**EXERCISE DIRECTIONS:** Give the number of lines in the data below that contain "hand", and only that number.

─── DATA FOR THE TASK ───

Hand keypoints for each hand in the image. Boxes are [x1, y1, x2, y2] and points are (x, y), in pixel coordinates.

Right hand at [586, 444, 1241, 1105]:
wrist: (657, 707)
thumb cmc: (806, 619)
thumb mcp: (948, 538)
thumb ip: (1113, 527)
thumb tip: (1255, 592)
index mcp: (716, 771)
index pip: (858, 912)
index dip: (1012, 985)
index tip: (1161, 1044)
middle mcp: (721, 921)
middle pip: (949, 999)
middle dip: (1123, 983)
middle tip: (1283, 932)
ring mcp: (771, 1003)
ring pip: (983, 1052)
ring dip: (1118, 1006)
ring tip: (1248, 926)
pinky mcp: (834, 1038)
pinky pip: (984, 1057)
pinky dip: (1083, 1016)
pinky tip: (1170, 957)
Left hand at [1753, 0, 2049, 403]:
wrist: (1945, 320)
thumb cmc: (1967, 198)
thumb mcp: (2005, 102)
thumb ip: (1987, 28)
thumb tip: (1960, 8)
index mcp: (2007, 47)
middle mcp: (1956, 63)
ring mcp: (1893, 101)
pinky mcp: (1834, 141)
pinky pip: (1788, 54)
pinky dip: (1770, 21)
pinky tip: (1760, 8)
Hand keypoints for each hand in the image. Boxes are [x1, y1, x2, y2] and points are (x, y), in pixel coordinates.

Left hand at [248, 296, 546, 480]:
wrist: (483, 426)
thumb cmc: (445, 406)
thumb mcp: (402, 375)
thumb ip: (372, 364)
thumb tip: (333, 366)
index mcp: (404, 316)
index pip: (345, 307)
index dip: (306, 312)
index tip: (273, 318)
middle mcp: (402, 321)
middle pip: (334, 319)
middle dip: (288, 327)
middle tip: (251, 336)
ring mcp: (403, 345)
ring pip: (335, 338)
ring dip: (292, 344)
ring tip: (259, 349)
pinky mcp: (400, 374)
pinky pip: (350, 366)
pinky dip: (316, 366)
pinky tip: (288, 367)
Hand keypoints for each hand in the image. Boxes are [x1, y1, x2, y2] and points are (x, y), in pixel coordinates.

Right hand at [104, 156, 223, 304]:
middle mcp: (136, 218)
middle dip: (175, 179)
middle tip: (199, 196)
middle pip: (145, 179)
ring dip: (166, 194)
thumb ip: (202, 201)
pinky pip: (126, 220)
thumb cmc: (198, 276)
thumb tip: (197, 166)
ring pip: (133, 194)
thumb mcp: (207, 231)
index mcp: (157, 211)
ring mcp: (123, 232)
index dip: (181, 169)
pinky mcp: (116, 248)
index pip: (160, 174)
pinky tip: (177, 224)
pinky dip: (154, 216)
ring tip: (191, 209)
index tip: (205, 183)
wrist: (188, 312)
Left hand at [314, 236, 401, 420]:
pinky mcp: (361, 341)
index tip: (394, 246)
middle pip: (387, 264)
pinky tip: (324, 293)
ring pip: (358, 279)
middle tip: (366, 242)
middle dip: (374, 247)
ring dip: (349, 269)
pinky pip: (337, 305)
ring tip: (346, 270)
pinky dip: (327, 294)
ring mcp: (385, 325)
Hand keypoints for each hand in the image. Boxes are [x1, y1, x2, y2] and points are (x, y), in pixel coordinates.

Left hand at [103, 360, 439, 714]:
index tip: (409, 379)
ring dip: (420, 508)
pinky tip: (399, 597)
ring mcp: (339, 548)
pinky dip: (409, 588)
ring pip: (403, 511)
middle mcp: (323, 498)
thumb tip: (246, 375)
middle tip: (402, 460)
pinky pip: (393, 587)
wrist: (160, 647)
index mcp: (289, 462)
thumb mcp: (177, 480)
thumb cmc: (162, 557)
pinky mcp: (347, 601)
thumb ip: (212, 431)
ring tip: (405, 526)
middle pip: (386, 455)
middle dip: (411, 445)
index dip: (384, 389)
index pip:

───

**EXPECTED ANSWER:** 10